● Page excerpt

==========

Oscillating Positive Expiratory Pressure Therapy for Patients With Thoracic Neoplasms Undergoing Chest Surgery (AEROBIKA)

April 19, 2023 updated by: Oscar Gerardo Arrieta Rodríguez, Instituto Nacional de Cancerologia de Mexico

Effect of Oscillating Positive Expiratory Pressure Therapy on the Frequency of Pulmonary Atelectasis in Thoracic Cancer Patients Undergoing Chest Surgery

This randomized clinical study aims to assess the use of an oscillating positive expiratory pressure device (AEROBIKA) in patients with thoracic neoplasms who undergo chest surgery.

The main questions it aims to answer are:

If the use of the AEROBIKA device reduces the incidence of atelectasis in oncological patients undergoing lung resection.

If the use of the AEROBIKA device reduces hospital readmission and days of hospital stay.

==========

● What is being asked
In the AEROBIKA trial listing, what condition's incidence does the study ask whether the device reduces?

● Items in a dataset
==========

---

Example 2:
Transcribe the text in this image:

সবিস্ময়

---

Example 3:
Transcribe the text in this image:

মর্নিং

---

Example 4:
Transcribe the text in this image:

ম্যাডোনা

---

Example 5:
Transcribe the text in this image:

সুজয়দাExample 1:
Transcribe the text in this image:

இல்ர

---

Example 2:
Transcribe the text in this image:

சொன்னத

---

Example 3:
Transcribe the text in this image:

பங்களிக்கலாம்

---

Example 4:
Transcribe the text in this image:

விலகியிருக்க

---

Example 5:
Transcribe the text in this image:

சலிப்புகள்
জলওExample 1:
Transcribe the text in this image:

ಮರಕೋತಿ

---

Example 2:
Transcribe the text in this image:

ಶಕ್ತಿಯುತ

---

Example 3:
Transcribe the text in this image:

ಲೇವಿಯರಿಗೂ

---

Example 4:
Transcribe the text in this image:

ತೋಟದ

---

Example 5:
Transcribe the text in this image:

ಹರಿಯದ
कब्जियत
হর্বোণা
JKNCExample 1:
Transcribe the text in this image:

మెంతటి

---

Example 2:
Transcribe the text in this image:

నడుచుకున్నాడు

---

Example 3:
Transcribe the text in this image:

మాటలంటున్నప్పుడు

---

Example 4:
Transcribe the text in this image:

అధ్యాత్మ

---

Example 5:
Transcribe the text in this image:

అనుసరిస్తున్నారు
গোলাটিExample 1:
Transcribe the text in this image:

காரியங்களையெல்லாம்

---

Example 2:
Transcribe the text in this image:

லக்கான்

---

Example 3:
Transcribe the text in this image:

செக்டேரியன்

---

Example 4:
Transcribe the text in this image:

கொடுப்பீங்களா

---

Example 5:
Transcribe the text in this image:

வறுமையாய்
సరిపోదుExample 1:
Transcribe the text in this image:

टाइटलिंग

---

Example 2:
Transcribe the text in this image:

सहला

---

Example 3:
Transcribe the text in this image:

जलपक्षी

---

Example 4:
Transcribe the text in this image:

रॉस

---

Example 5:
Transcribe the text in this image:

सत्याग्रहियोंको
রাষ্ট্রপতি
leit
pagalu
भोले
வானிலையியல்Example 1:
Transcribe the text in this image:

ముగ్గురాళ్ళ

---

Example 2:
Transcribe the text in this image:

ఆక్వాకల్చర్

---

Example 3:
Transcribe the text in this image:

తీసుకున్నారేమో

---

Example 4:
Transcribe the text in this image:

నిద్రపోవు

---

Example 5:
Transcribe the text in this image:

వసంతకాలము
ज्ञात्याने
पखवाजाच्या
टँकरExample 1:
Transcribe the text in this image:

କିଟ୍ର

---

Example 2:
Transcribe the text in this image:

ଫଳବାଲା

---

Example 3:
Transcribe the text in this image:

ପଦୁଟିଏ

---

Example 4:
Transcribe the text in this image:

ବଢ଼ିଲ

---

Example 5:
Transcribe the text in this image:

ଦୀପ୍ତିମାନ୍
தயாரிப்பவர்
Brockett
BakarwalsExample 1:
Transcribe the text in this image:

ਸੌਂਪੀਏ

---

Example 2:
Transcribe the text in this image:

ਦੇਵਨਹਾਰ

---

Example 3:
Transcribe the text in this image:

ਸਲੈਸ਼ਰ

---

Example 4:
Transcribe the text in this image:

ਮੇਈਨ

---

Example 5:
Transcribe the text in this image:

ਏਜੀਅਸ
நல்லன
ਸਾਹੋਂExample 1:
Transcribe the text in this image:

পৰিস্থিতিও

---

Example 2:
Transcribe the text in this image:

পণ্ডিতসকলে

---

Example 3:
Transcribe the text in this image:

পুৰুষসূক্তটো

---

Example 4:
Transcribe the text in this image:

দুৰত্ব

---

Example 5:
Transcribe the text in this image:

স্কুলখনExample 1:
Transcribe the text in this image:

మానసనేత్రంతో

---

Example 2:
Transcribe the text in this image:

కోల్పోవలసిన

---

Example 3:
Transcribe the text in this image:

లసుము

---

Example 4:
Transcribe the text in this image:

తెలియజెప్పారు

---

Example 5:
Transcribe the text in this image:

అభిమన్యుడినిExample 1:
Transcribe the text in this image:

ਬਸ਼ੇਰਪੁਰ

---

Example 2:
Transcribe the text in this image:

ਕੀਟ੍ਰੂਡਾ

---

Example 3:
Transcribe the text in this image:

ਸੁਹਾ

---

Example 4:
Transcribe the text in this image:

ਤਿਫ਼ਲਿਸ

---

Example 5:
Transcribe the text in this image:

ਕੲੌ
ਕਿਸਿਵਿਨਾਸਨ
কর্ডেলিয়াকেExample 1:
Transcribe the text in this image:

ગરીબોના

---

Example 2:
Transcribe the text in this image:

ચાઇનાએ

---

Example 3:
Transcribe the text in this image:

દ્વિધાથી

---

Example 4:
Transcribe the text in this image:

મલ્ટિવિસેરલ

==========

● Response to the exercise
Atelectasis, in oncological patients undergoing lung resection.